When the line with "Tietopankki" turns up below, begin repeating exactly, and carry on through the line with "учетом вашего пола, возраста"; no pictures go into the copy.
:: Input data
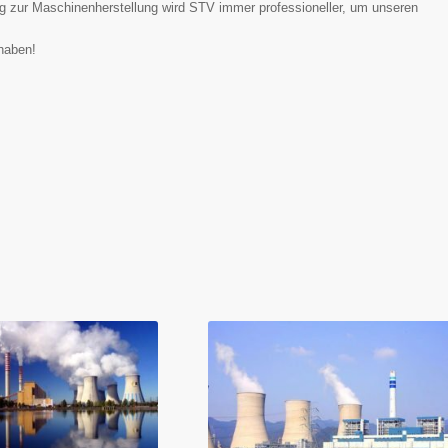
ung zur Maschinenherstellung wird STV immer professioneller, um unseren
haben!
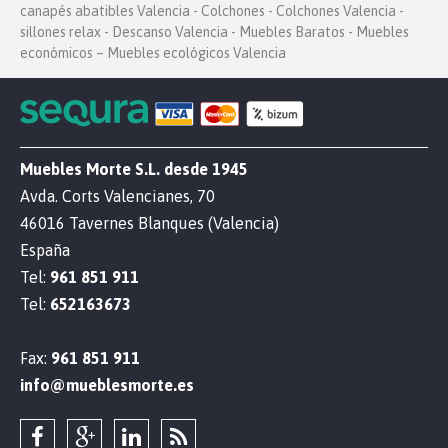
canapés abatibles Valencia - Colchones - Colchones Valencia -
sillones relax - Descanso Valencia - Muebles Baratos - Muebles
económicos – Muebles ecológicos Valencia
Muebles Morte S.L. desde 1945
Avda. Corts Valencianes, 70
46016 Tavernes Blanques (Valencia)
España
Tel:
961 851 911
Tel:
652163673
Fax:
961 851 911
info@mueblesmorte.es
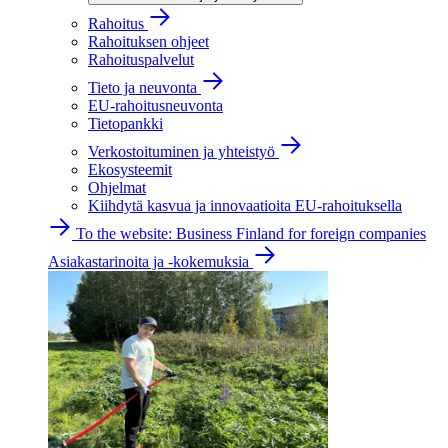
Rahoitus
Rahoituksen ohjeet
Rahoituspalvelut
Tieto ja neuvonta
EU-rahoitusneuvonta
Tietopankki
Verkostoituminen ja yhteistyö
Ekosysteemit
Ohjelmat
Kiihdytä kasvua ja innovaatioita EU-rahoituksella
To the website: Business Finland for foreign companies
Asiakastarinoita ja -kokemuksia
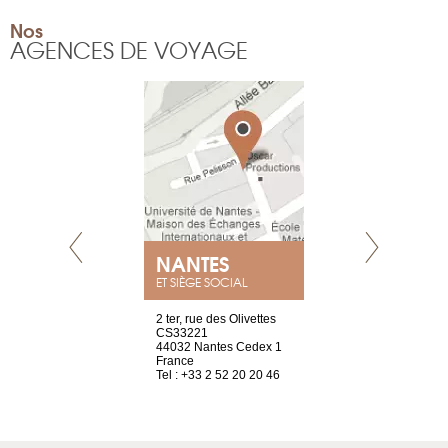
Nos
AGENCES DE VOYAGE
NEUVE
NANTES
GENÈV
ET SIÈGE SOCIAL
a-shop
2 ter, rue des Olivettes
rue de Montc
el, 106
CS33221
1207 Genèv
neuve
44032 Nantes Cedex 1
Suisse
France
Tel : +41 22 
1 965 65 00
Tel : +33 2 52 20 20 46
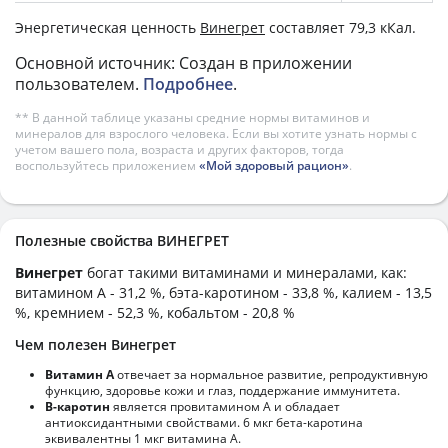
Энергетическая ценность
Винегрет
составляет 79,3 кКал.
Основной источник: Создан в приложении
пользователем.
Подробнее
.
** В данной таблице указаны средние нормы витаминов и
минералов для взрослого человека. Если вы хотите узнать нормы с
учетом вашего пола, возраста и других факторов, тогда
воспользуйтесь приложением
«Мой здоровый рацион»
.
Полезные свойства ВИНЕГРЕТ
Винегрет
богат такими витаминами и минералами, как:
витамином А - 31,2 %, бэта-каротином - 33,8 %, калием - 13,5
%, кремнием - 52,3 %, кобальтом - 20,8 %
Чем полезен Винегрет
Витамин А
отвечает за нормальное развитие, репродуктивную
функцию, здоровье кожи и глаз, поддержание иммунитета.
В-каротин
является провитамином А и обладает
антиоксидантными свойствами. 6 мкг бета-каротина
эквивалентны 1 мкг витамина А.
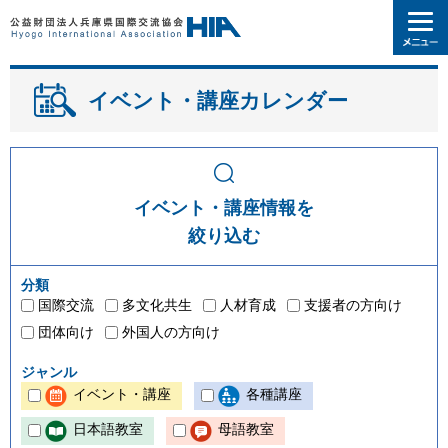
イベント・講座カレンダー
イベント・講座情報を
絞り込む
分類
国際交流
多文化共生
人材育成
支援者の方向け
団体向け
外国人の方向け
ジャンル
イベント・講座
各種講座
日本語教室
母語教室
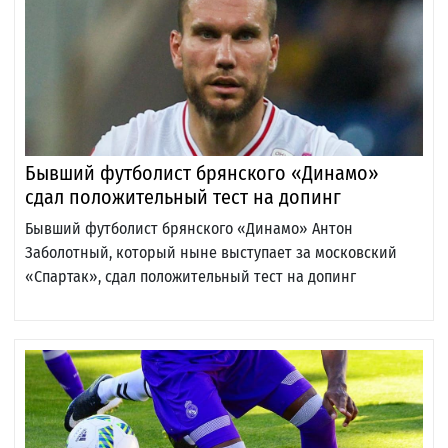
Бывший футболист брянского «Динамо»
сдал положительный тест на допинг
Бывший футболист брянского «Динамо» Антон
Заболотный, который ныне выступает за московский
«Спартак», сдал положительный тест на допинг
::::
**Output**:
Tietopankki
Verkostoituminen ja yhteistyö
Ekosysteemit
Ohjelmat
Kiihdytä kasvua ja innovaatioita EU-rahoituksella
To the website: Business Finland for foreign companies
Asiakastarinoita ja -kokemuksia
Nos
AGENCES DE VOYAGE
NEUVE
NANTES
GENÈV
ET SIÈGE SOCIAL
a-shop
2 ter, rue des Olivettes
rue de Montc
el, 106
CS33221
1207 Genèv
neuve
44032 Nantes Cedex 1
Suisse
France
Tel : +41 22 
1 965 65 00
Tel : +33 2 52 20 20 46
Энергетическая ценность
Винегрет
составляет 79,3 кКал.
Основной источник: Создан в приложении
пользователем.
Подробнее
.
** В данной таблице указаны средние нормы витаминов и
минералов для взрослого человека. Если вы хотите узнать нормы с
учетом вашего пола, возраста и других факторов, тогда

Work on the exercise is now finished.